§ Text passage:
|---|

Tower College is an English independent non-denominational Christian school for boys and girls aged 3–16.

== History ==
The school is named after the main school building, the former private residence, The Tower, on Mill Lane, Rainhill near Prescot, Merseyside.

Designed in free Jacobethan style and built in 1880 for the Henry Baxter family, the main building’s exterior features balustrades, parapets, and high Elizabethan style chimneys. The interior has an main stair hall with stained glass windows and wood panelled rooms in Jacobean style with decorative ceilings. The Tower operated as a war hospital during World War I. In 2006, the main school building was considered for listed status, but the inspection found too many original features had been altered since its adaptation as a hospital and school.

|---|

§ Excerpted records:
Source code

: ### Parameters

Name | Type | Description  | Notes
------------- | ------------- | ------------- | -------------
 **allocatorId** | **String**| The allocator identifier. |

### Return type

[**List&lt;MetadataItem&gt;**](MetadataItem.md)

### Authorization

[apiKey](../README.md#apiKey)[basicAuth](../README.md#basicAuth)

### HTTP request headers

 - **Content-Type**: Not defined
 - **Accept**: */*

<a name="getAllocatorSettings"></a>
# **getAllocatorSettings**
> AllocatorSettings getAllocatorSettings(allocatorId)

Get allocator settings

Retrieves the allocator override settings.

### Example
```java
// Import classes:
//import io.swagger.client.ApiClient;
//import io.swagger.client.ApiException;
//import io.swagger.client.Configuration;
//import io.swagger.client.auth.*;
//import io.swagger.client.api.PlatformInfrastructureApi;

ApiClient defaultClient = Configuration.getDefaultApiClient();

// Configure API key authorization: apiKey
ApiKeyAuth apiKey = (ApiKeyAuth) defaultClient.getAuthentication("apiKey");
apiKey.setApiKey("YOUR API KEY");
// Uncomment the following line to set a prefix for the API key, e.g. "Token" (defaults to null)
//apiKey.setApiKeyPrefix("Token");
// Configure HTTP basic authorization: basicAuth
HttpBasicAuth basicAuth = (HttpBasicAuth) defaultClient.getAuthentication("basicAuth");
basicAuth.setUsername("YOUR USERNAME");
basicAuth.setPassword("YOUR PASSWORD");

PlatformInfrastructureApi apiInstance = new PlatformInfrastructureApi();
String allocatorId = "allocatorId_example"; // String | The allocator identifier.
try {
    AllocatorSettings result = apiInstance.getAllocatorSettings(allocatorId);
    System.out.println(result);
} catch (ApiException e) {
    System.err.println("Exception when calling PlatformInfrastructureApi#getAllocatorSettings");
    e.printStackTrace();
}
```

|---|

§ Tasks to carry out:
[1] Summarize the passage about Tower College in two sentences.
[2] Carry the passage about Tower College forward from its final sentence.

§ Outputs for the tasks:
[1] Tower College is an English independent non-denominational Christian school for boys and girls aged 3–16, named after its main building, The Tower, a former private residence on Mill Lane, Rainhill near Prescot, Merseyside. Built in 1880 in free Jacobethan style for the Henry Baxter family and used as a war hospital during World War I, the building was considered for listed status in 2006 but was found to have had too many original features altered.

[2]
Charles and Muriel Oxley bought The Tower and established the school in 1948. While continuing to operate Tower College, Oxley later established two other schools, Scarisbrick Hall School, near Ormskirk in 1963, and Hamilton College, in Lanarkshire in 1983. After Charles and Muriel Oxley died, their daughter Rachel Oxley became Principal. As of 2024, Tower College’s principal is Andrea Bingley.

== Curriculum ==
The school has a broad curriculum covering all major subjects, together with specialist sports, music and languages. Extracurricular activities include choir, instrument ensembles, performing arts and sports. Exam results at Tower College are often above the local and national averages.

== Reputation ==
Tower College aims to have clear communication with parents.

With the COVID-19 pandemic, the school invested in online learning where teachers offer live online lessons and a ‘virtual exam hall’, where invigilation can be conducted by teachers via Zoom, a development widely reported in national media.

Aside from public examinations, students take part in competitive music, sports, and public speaking. Students take part in the Rotary Club of St. Helens public speaking competition and have represented the region in the ‘Youth Speaks’ competition.

Also known for charity fundraising, Tower College holds fundraising events throughout the school. This has included raising money for the local Willowbrook Hospice in Eccleston Park.